Hoops are gaining momentum in Europe.


May 11, 2006 | Business Week

Le Basket Struggles To Score

It’s an uphill battle for lesser teams, but hoops are gaining momentum in Europe

It’s a Saturday night at the Pierre de Coubertin arena in Paris, and home team Paris Basket Racing is struggling to score. “Execute, execute!” coach Gordy Herbert pleads in English from the sidelines as the clock ticks down. Finally, Norman Richardson, a U.S.-born forward, gets off a shot, helping Paris’ pro basketball team grind out a 66-61 win.

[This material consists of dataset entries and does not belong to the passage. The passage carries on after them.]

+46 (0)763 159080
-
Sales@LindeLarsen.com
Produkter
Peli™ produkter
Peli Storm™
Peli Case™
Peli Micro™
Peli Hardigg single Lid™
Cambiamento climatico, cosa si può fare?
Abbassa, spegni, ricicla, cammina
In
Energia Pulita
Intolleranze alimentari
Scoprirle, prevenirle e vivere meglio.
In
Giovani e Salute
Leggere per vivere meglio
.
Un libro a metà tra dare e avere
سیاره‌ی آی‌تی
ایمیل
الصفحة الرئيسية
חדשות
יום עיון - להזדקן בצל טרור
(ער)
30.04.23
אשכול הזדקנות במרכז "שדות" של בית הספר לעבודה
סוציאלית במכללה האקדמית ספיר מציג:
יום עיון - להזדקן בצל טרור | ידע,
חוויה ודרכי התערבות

Basketball in Paris? The City of Light is famous for many things, but basketball isn’t one of them. And Paris’ pro team doesn’t inspire much confidence that le basket, as the game is known here, will catch on anytime soon. Its home court is a 68-year-old municipal gym bereft of luxury boxes and other amenities. Typically, only a few hundred of the 4,800 seats are filled, and no wonder: With a 15-16 record this season, Paris ranks 13th of 18 teams in its division. Paris Basket Racing can’t even shake off its awkward moniker. The team belongs to the Racing Club of France, a venerable association that requires its teams to include the word “racing” in their names.

But if Parisians aren’t excited about their team, some Americans are. A group of U.S. investors organized by Entersport Management Inc., a New Canaan (Conn.) sports agency, bought Paris Basket Racing from its French owners in 2004 for $60,000 and the assumption of $2.3 million in debt. Now they’re pushing to turn the club around. “We believe teams like this will start to have some real market value,” says Reed Salwen, the club’s new president. Salwen, a 39-year-old New Yorker, has been Entersport’s chief European agent since 1999, helping to recruit such players as France’s Tony Parker, now with the San Antonio Spurs.

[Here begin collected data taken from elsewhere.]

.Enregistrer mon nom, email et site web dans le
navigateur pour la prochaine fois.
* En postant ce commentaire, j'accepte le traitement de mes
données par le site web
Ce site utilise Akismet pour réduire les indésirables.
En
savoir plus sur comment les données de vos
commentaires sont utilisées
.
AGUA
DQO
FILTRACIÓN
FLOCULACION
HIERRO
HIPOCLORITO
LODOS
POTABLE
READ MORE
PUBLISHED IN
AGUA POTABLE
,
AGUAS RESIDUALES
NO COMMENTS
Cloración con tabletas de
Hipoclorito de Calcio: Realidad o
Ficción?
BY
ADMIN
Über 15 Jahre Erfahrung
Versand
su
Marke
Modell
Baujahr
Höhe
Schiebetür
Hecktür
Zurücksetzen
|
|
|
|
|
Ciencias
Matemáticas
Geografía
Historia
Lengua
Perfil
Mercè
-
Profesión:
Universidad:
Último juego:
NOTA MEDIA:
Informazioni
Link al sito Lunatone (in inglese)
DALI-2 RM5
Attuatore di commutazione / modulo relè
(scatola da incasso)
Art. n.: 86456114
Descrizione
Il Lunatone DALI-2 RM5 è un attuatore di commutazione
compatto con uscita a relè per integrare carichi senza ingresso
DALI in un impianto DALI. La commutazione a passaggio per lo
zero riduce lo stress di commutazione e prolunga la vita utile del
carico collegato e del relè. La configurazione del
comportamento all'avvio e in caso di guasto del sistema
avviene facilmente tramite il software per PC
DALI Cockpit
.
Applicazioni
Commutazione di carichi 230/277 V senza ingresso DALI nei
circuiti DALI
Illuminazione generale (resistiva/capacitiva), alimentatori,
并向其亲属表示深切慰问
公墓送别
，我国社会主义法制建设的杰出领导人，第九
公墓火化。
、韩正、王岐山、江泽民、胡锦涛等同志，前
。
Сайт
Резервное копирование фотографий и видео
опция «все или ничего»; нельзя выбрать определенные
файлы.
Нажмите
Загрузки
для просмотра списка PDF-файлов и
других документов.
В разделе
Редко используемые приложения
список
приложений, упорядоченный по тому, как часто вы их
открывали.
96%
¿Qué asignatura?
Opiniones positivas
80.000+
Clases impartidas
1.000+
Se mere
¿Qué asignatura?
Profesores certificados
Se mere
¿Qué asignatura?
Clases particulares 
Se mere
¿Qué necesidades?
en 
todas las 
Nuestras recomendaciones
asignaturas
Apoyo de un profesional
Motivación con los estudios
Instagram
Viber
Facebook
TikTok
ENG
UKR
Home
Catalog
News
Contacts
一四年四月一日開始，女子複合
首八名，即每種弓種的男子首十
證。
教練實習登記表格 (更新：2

Salwen’s not crazy. Across Europe, hoops are catching on. Since 2000, paid attendance at Euroleague, the region’s top pro organization, has tripled to 1.4 million annually. A sellout crowd, including a big NBA delegation, watched CSKA Moscow win the Apr. 28-30 Euroleague Final Four in Prague. Companies such as Nestlé and L’Oréal have signed up as Euroleague sponsors, and the league sold broadcast rights to its current season for almost $20 million. Says league consultant and former Portland Trail Blazers President Marshall Glickman: “We’re seeing a big increase in exposure.”

FULL-COURT PRESS Still, European basketball has a long way to go before it rakes in the hundreds of millions that the NBA gets. But teams from Vilnius to Siena are making enough to build new arenas. Top players such as David Andersen of CSKA Moscow earn close to the NBA’s average of $4 million. True, the NBA is skimming off the cream of European talent. Its rosters include 49 European players, including such stars as Parker and Spain’s Pau Gasol of the Memphis Grizzlies. But that just fuels more interest. These players remain popular in their home countries, thanks to heavy promotion by the NBA. The U.S. league has TV deals across Europe and sends teams there for exhibition games.

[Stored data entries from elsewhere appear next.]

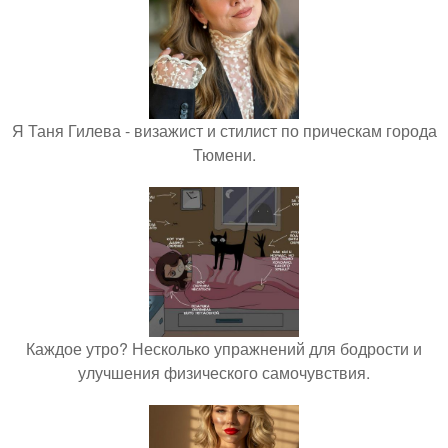
Я Таня Гилева - визажист и стилист по прическам города
Тюмени.
Каждое утро? Несколько упражнений для бодрости и
улучшения физического самочувствия.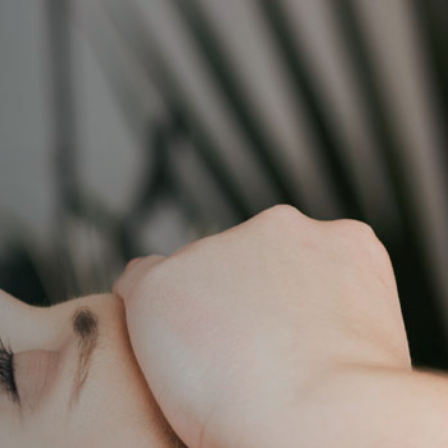
RPIJN EN
.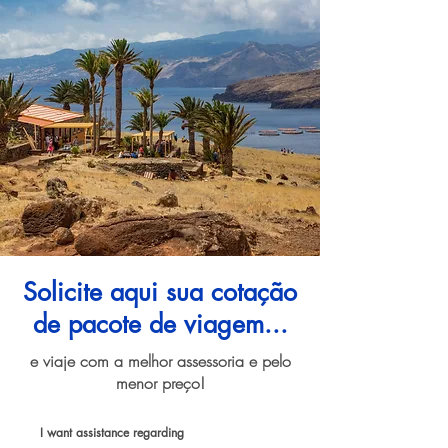
Solicite aqui sua cotação
de pacote de viagem...
e viaje com a melhor assessoria e pelo
menor preço!
I want assistance regarding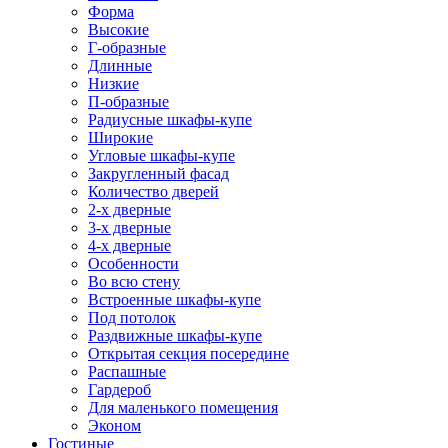
Форма
Высокие
Г-образные
Длинные
Низкие
П-образные
Радиусные шкафы-купе
Широкие
Угловые шкафы-купе
Закругленный фасад
Количество дверей
2-х дверные
3-х дверные
4-х дверные
Особенности
Во всю стену
Встроенные шкафы-купе
Под потолок
Раздвижные шкафы-купе
Открытая секция посередине
Распашные
Гардероб
Для маленького помещения
Эконом
Гостиные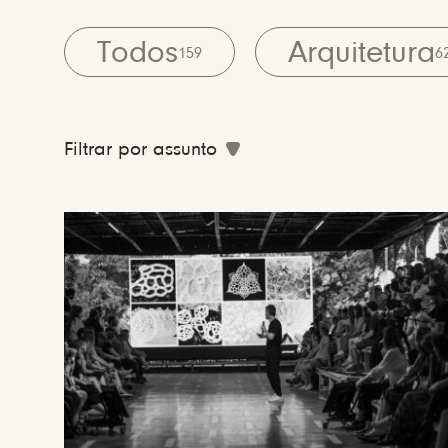
Todos
Arquitetura
159
6
Filtrar por assunto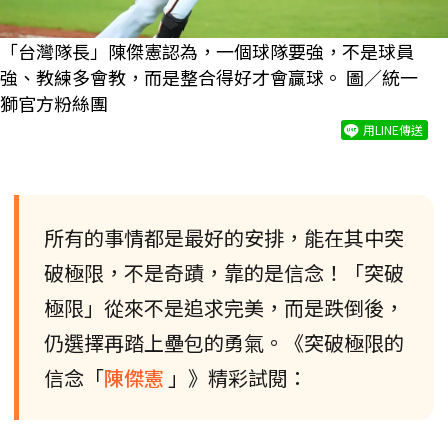
「台灣隊長」陳傑憲認為，一個球隊要強，不是球員
強、教練多會教，而是整合得好才會贏球。 圖／統一
獅官方粉絲團
用LINE傳送
所有的事情都是最好的安排，能在其中突
破極限，不是奇蹟，靠的是信念！「突破
極限」從來不是追求完美，而是跌倒後，
仍選擇再踏上壘包的勇氣。《突破極限的
信念「
陳傑憲
」》精彩試閱：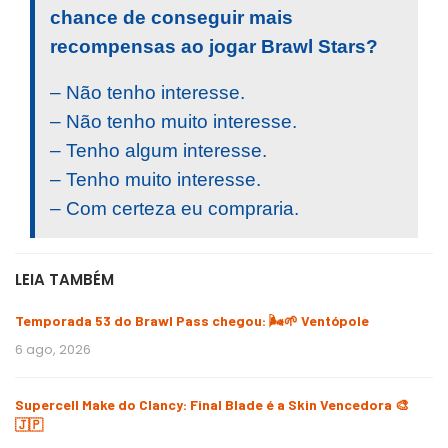
chance de conseguir mais
recompensas ao jogar Brawl Stars?
– Não tenho interesse.
– Não tenho muito interesse.
– Tenho algum interesse.
– Tenho muito interesse.
– Com certeza eu compraria.
LEIA TAMBÉM
Temporada 53 do Brawl Pass chegou: 🌬️🌱 Ventópole
6 ago, 2026
Supercell Make do Clancy: Final Blade é a Skin Vencedora 🎨
🇯🇵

Second-rate teams like Paris Basket Racing still aren’t cashing in, though. To become contenders they must recruit better players, jazz up marketing, and improve facilities. Salwen and his partners are working to tap Paris’ media and corporate presence. So far, only a few sponsors have signed up, including Alice, a Net provider owned by Telecom Italia. Salwen says he’d love to move to a modern arena. But he’s so strapped for cash that earlier this year he sold the club’s best player to rival Strasbourg. Salwen says the club is on track to make a profit of about $60,000 this year and to pay off its debt by mid-2007.

Even with that modest success, he’ll be hard-pressed to assemble a contending team. And without a lot more wins, it won’t be easy to win over the likes of Mahamadou Diaby, a young basketball fan from the Paris suburbs. “My favorite team? The Spurs,” he says. For now, le basket looks like a tough sell in Paris.